Zhitomirsky Alexander Arnoldovich (Solomonovich)
(1907 – 1993)
Alexander Zhitomirsky belonged to a remarkable galaxy of Russian artists of political photomontage, among them were Alexander Rodchenko, El Lisitsky and Gustav Klutzke.
He came to Moscow in 1925 from Rostov-on-Don. In the first Moscow years, Alexander Zhitomirsky was engaged in drawing and painting with the wonderful colorist Ilya Mashkov. Mastery of graphics was taught him by Vladimir Favorsky.
In 1930, Zhitomirsky began to work as a cartoonist in the “Worker Newspaper” and at the same time as an artist-designer in the magazines Socialist Industry and “Illustrated Newspaper”. Quite quickly he was recognized as a talented illustrator, cartoonist and designer of magazines and books.
About the middle of the 20-ies in the publishing and advertising practice in Russia is widely included photomontage. Alexander Zhitomirsky was also fascinated by it. And so passionately that it became the main kind of his creative work. A vivid example for him were the political photomontages of the German artist John Hartfield, published in the left German publications AIZ (Arbeiter Illustrierte Zeitung) and Rote Fahne, which at that time were sold at newsstands in Moscow.

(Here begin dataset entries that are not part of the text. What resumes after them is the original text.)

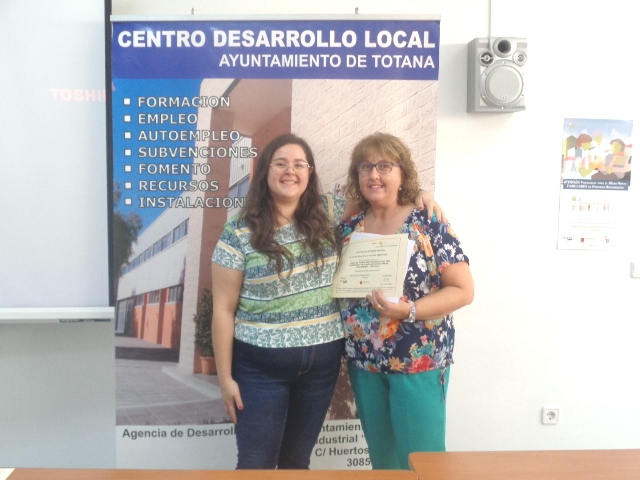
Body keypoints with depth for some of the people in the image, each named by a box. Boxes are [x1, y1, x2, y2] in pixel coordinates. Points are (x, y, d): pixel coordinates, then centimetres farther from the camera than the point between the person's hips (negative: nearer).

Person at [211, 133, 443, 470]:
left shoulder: (326, 212, 0)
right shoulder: (239, 233, -9)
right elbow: (224, 309, -6)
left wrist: (419, 196, 0)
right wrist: (225, 377, -5)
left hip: (322, 362, 3)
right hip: (261, 366, -3)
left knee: (297, 461, 18)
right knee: (255, 465, 5)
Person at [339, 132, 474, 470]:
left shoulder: (429, 224, -9)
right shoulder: (348, 228, 3)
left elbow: (463, 290, -11)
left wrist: (408, 310, -23)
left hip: (419, 361, -4)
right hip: (363, 361, 4)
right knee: (381, 458, 17)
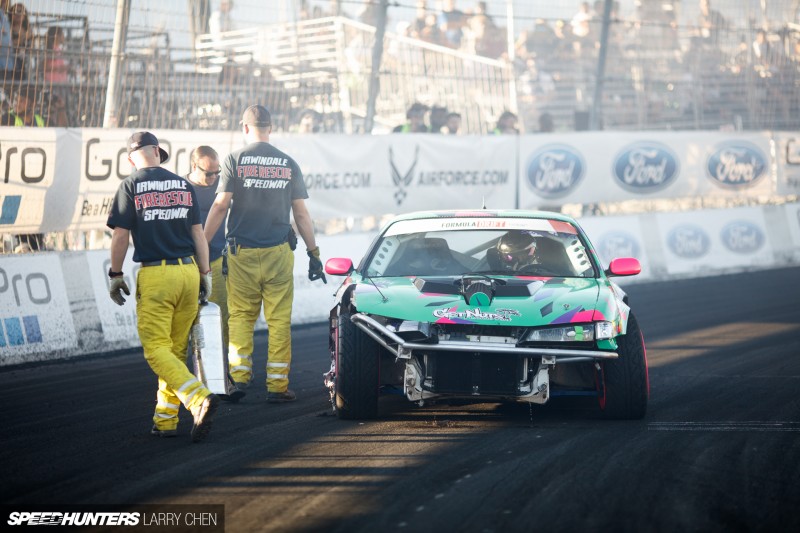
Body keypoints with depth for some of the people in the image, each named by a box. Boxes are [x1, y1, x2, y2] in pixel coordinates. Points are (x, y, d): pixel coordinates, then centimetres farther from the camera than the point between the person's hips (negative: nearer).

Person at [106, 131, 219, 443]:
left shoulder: (130, 187, -2)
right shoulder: (183, 185, 10)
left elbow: (121, 235, -5)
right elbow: (198, 233, 11)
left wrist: (115, 275, 5)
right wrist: (205, 274, 16)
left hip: (155, 275, -5)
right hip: (188, 271, 5)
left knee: (157, 350, -6)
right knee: (176, 350, 13)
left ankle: (199, 399, -27)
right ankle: (165, 420, 14)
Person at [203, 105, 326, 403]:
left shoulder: (235, 160, -1)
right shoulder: (288, 164, 6)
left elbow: (221, 205, -7)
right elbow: (301, 213, 6)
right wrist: (313, 252, 11)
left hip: (242, 253, -1)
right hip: (279, 253, 1)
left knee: (240, 316, 8)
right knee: (279, 319, 2)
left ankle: (239, 375, -3)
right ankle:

Years of the Great Patriotic War - the period of the highest manifestation of the talent of Alexander Zhitomirsky. He wrote about this time: "For a month the war raged on our land. We, the employees of the magazine "Illustrated Newspaper", were given the task of urgently making a model of a new magazine ...
So in July 1941, was born "Front-Illustrierte" - our battle magazine for the German soldiers. From that time until the end of the war, all my thoughts were engaged in propaganda among enemy troops ... There was no soldier in the German army, who would not have become our "subscriber".
Leaflets, magazines with photomontages by Zhytomyrsky were distributed in German, Italian, Finnish, Romanian, Hungarian and other languages in millions of copies. The fascist propaganda minister Goebbels put his name on the list of the most hated enemies of the Third Reich: "To be find and noose!"
In the post-war period, Alexander Zhitomirsky worked for more than forty years in the magazine "The Soviet Union", published in more than twenty languages. He was a man of his era, who believed in the ideals of his society.
Many of his works of this period are devoted to the "cold war". They are also represented at the exhibition and look like monuments to the past time. What is shown today at the exhibition is only a small part of the artist's heritage.
Photomontage and drawings by of Alexander Zhitomir carefully stored in the collections of the National Gallery of Art and the Library of Congress in Washington, in the Museum of German History in Berlin, in the Museum of Fine Arts named after Alexander Pushkin in Moscow and in other large collections of works of art.